Print the records below exactly, from the line containing "年収600万円以上エグゼクティブ限定サービスです。" down to the line containing "GALERIE@G-A-P.CZ", both lines included, and omit every picture.

◆ **LISTED ENTRIES**:

+ + + + +

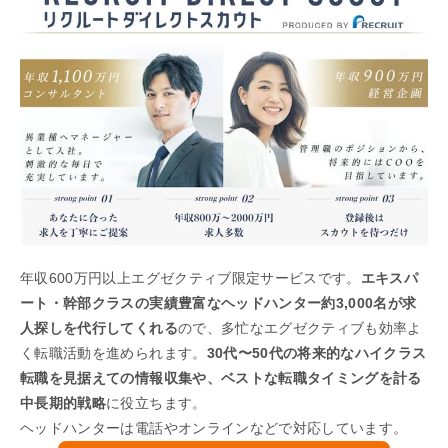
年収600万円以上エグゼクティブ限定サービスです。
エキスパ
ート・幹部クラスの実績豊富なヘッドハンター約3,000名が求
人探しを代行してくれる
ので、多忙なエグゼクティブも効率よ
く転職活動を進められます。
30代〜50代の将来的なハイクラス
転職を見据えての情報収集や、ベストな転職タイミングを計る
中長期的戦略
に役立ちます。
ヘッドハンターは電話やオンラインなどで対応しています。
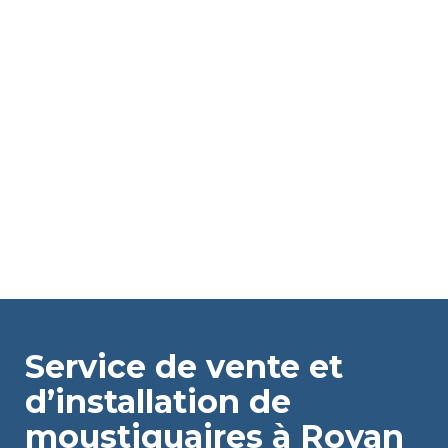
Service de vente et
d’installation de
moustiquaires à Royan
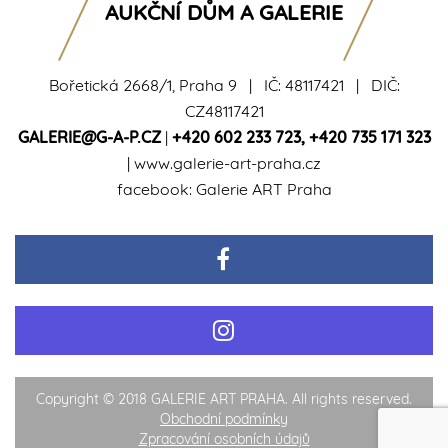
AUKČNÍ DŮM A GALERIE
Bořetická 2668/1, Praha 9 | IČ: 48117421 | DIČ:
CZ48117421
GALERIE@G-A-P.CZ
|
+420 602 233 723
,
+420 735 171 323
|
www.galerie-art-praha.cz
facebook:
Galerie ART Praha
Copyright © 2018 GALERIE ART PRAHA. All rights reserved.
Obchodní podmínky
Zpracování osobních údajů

+ + + + +

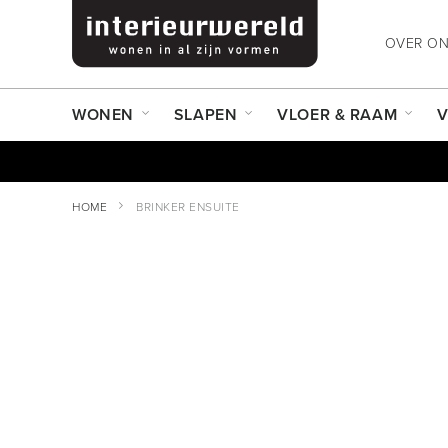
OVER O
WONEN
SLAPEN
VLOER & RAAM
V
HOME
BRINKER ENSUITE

+ + + + +

◆ **EXERCISE ANSWER**:
年収600万円以上エグゼクティブ限定サービスです。
エキスパ
ート・幹部クラスの実績豊富なヘッドハンター約3,000名が求
人探しを代行してくれる
ので、多忙なエグゼクティブも効率よ
く転職活動を進められます。
30代〜50代の将来的なハイクラス
転職を見据えての情報収集や、ベストな転職タイミングを計る
中長期的戦略
に役立ちます。
ヘッドハンターは電話やオンラインなどで対応しています。
Service de vente et
d’installation de
moustiquaires à Royan
AUKČNÍ DŮM A GALERIE
Bořetická 2668/1, Praha 9 | IČ: 48117421 | DIČ:
CZ48117421
GALERIE@G-A-P.CZ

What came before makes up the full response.